Achieving the American Dream conventionally involved acquiring a starter home—purchasing a house for life led now, with the intention to trade up to a home that meets needs in the future.
The Dream’s alive and well. Starter homes? Hardly.
A solid three-quarters of first-time homebuyers polled by Bank of America would prefer to forgo an entry-level home and buy a home for the life they expect to live. “Go directly to your forever home,” their cards read. “Do not pass go. Do not collect $200.”
Sixty-eight percent of those surveyed would rather save for a trade-up home than invest in a starter—a finding that speaks to the 56 percent who say they currently cannot afford the type of home they want.
Affordability concerns, however, exist all around. First-timers who would prefer to buy an entry-level home (25 percent) may lose out to all-cash offers by investors, who’ve recognized opportunity for profit through rentals. Dwindling supply, also attributed to still-underwater, would-be sellers, is placing upward pressure on prices. As Trulia reports, starter home inventory has dropped off 43.6 percent in recent years, down to 238,461 on the market in 2016 from 423,012 on the market in 2012.
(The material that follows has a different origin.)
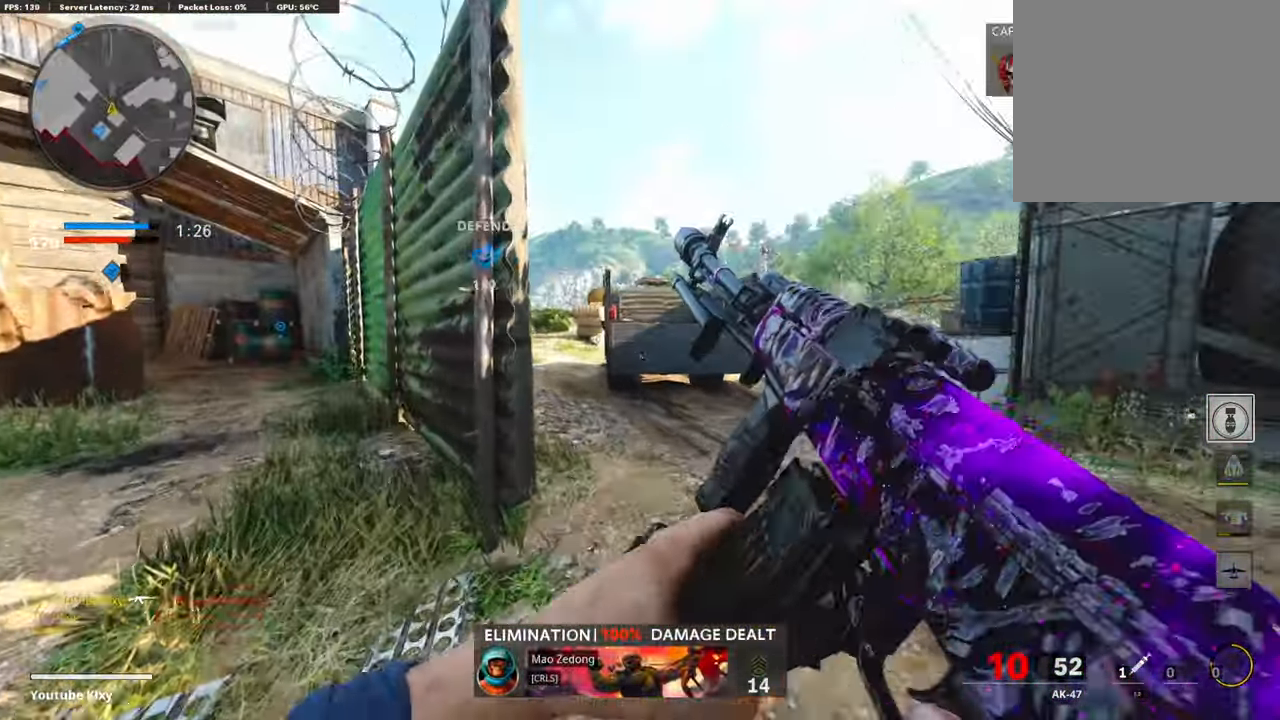
{"buttons": [], "left_stick": "up", "right_stick": "center", "events": [[269, "right_stick", "left"], [421, "right_stick", "center"]]}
Resulting bidding wars have raised starter home prices by 6 percent in the last year, FNC, Inc reports—the median price rose by only 4.3 percent over the same period. The median list price of a starter home, according to Trulia, is $154,156.
Notably, 35 percent of those surveyed by Bank of America want the first home they purchase to be the home they retire in—in effect, a “start-to-finish” home. This assumes the home is in an area where establishing personal and professional lives long-term is viable; for many first-timers, their current location is not. Paralleling their desire to save more for a future-needs-focused home is the desire to purchase only after they’ve settled in an area they’re confident will serve them in their golden years.
This preference, combined with waning interest, shrinking inventory and escalating prices, have rendered starter homes all but obsolete in some of the country’s hottest markets, including Austin, Denver, San Francisco and Portland, Trulia reports. (Starters in markets like Detroit, Indianapolis and Memphis are still available and affordable.)
Anyone who’s played Monopoly knows just how long the game can last. To first-time homebuyers, skirting the starter home is a strategic advantage; holding out for a forever home—those further-down-the-board properties—is the winning play.